Do you need to be rich to start your own company?
With a growing number of young people wishing to start up their own business on both sides of the Atlantic, how much easier is it to do so if you come from a wealthy background? Here a number of young entrepreneurs recount their experiences.
Utah native Austen Allred's life was changed by the bombings at the Boston marathon this April.
A few weeks later he was in Silicon Valley in California, sleeping in his car every night, and trying to raise money from investors by day.
Mr Allred, 23, and his college friend Garrett Thornburg had developed a computer and smartphone platform called Grasswire, which allows people to create and share news reports in real time.
When he heard of the attacks in Boston, they decided to launch it early.
However, less than two days later they had to shut Grasswire down, due to more demand than they could cope with, after they got in excess of 17,000 visitors.
Mr Allred then decided to immediately go to California to raise money for the platform, so it could be expanded to cope with the user numbers.
But having little money for the trip itself proved to be an issue.
"I looked at the rent prices [for accommodation] and none of them were close to being affordable," he says.
So Mr Allred took matters into his own hands, and lived in his car.
He spent three months finding an empty church parking lot to sleep in each evening, showering at YMCA centres, and eating canned soup, until receiving funding offers last month.
Grasswire is now due to go live again later this month.
New Yorker Kathryn Minshew, 28, thinks the importance of access to the money of family and friends is an issue which is being overlooked in the start-up world.
"There are far more entrepreneurs than would like to admit who got off the ground through help from friends and family," she says.

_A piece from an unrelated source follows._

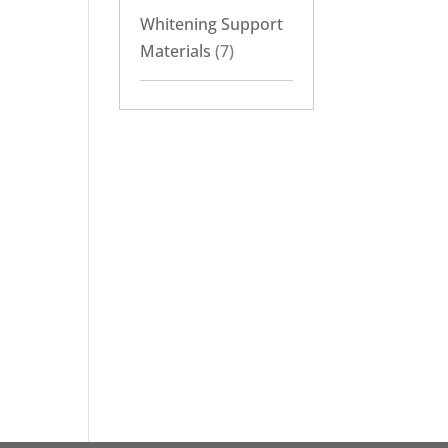
Whitening Support
Materials
(7)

She launched The Muse, a careers advice and job search website, in September 2011.
Ms Minshew had just $5,000 (£3,300; 3795 euros) of her own money to invest, but was eventually able to raise about $70,000 from angel investors, and $40,000 from friends and family.
She thinks the US start-up community needs "a little more openness" about the need for friends and family to contribute.
Another New Yorker, Limor Suss, was able to raise about $200,000 from her friends and family.
This money went towards her first two start-ups, the now defunct news compiler Spotery, and her current venture Dealery, which is a daily deal aggregator.
Ms Suss thinks that it is possible to launch a successful start-up without a wealth family background, but that coming from money does have advantages.
She went to a private high school and says that many people have their own ventures.
"That's already the culture there," Mrs Suss says.
But ultimately she says having access to money can provide a much needed safety net.
"I think the bottom line is security," she says. "That if you need money there's someone to ask."
For others it's not so much cash which is the issue, but things which arise from having been raised around money and means.
The founder of UK accounting software firm Kashflow, Duane Jackson, says the obstacles less privileged people faced when getting into start-ups were less about money, and more about exposure and confidence.
Mr Jackson, whose background includes being in children's homes in London from the age of 10, and a stint in prison for drug trafficking, started Kashflow in his pregnant girlfriend's one-bedroom flat.
There was no desk for the computer or money for business cards. He received funding from UK youth charity, the Prince's Trust.
Mr Jackson says starting your own business is not really seen as something people do where he comes from, and this can affect their self-belief and confidence.
He says there is a perception about business being for "people who go to Oxford and Cambridge".
By contrast, he says young people from his background are not aware of the concept of starting your own business.
British computer program developer Rik Lomas also has a humble background.
The 28-year-old, who co-founded coding school Steer, did not have a computer until he was 16.
"A lot of people don't realise how hard it is to get a computer if you're working class," says Mr Lomas, who grew up in a single parent household in Manchester.
He spent two years asking his mother for a computer. "She gave in and bought me the cheapest computer she could afford," he says.
But some believe that despite these very real and practical obstacles, the start-up world does provide opportunities for people across the socio-economic spectrum.
Dutchman Christopher Pruijsen, 20, now based in London, meets young entrepreneurs from across the spectrum in his role as the business development manager for Nacue (National Association for College and University Entrepreneurs).
He says that the technology sector, at least, is very meritocratic. Simply put, he says the best computer code wins.
"Tech does form a meritocracy," he says. "If someone is good at tech skills they can get out of poverty based on pure merit.
"Tech is a great equaliser."
Mr Allred agrees, despite having had to sleep in his car for three months.
"The good entrepreneurs will always find a way," he says.